Fungal prophylaxis is commonly recommended in lung transplantation recipients. Ideal antifungal prophylaxis strategies for lung transplant recipients have yet to reach a consensus. There are three strategies, according to ISHLT definitions, which are universal prophylaxis, targeted prophylaxis, and preemptive therapy. Universal prophylaxis refers to an antifungal medication initiated in the postoperative period in all patients before any post-transplant isolation of a fungal pathogen. Targeted prophylaxis refers to an antifungal medication initiated in the post-transplant period before fungal pathogens are isolated or the serological markers of fungus are positive in patients at high risk for IFDs (e.g., single lung transplant, early airway ischemia, rejection or change in immunosuppression, pre-transplant colonization). Preemptive antifungal therapy is an antifungal medication strategy initiated in the post-transplant isolation of a fungal pathogen or serologic marker of fungus without any evidence of an invasive fungal infection [7,14].
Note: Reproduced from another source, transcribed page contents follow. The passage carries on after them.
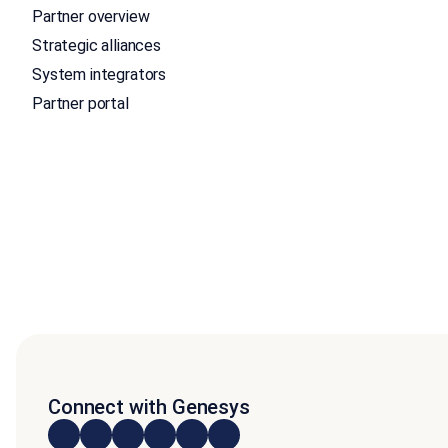
Partner overview
Strategic alliances
System integrators
Partner portal
Connect with Genesys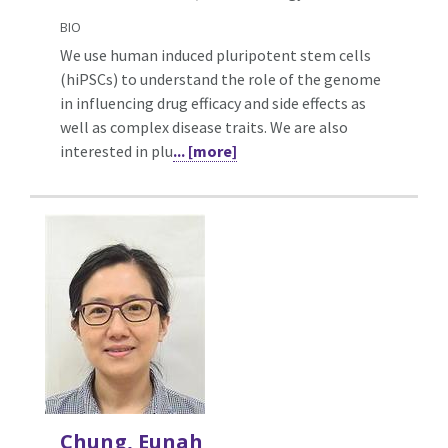
BIO
We use human induced pluripotent stem cells
(hiPSCs) to understand the role of the genome
in influencing drug efficacy and side effects as
well as complex disease traits. We are also
interested in plu
... [more]
Chung, Eunah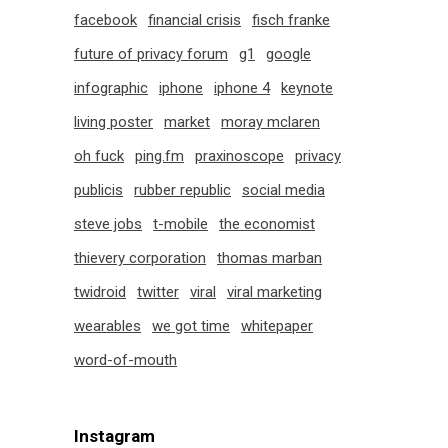
facebook
financial crisis
fisch franke
future of privacy forum
g1
google
infographic
iphone
iphone 4
keynote
living poster
market
moray mclaren
oh fuck
ping.fm
praxinoscope
privacy
publicis
rubber republic
social media
steve jobs
t-mobile
the economist
thievery corporation
thomas marban
twidroid
twitter
viral
viral marketing
wearables
we got time
whitepaper
word-of-mouth
Instagram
When IA was diagnosed, voriconazole was recommended as the drug of choice by the Infectious Diseases Society of America (IDSA) and the American Society of Transplantation (AST) [15,16]. Another therapeutic option is isavuconazole, which has been identified as non-inferior to voriconazole in invasive mold infections caused by Aspergillus and other filamentous fungi [17]. Posaconazole is used in refractory or infection intolerant to other first-line antifungal agents [18].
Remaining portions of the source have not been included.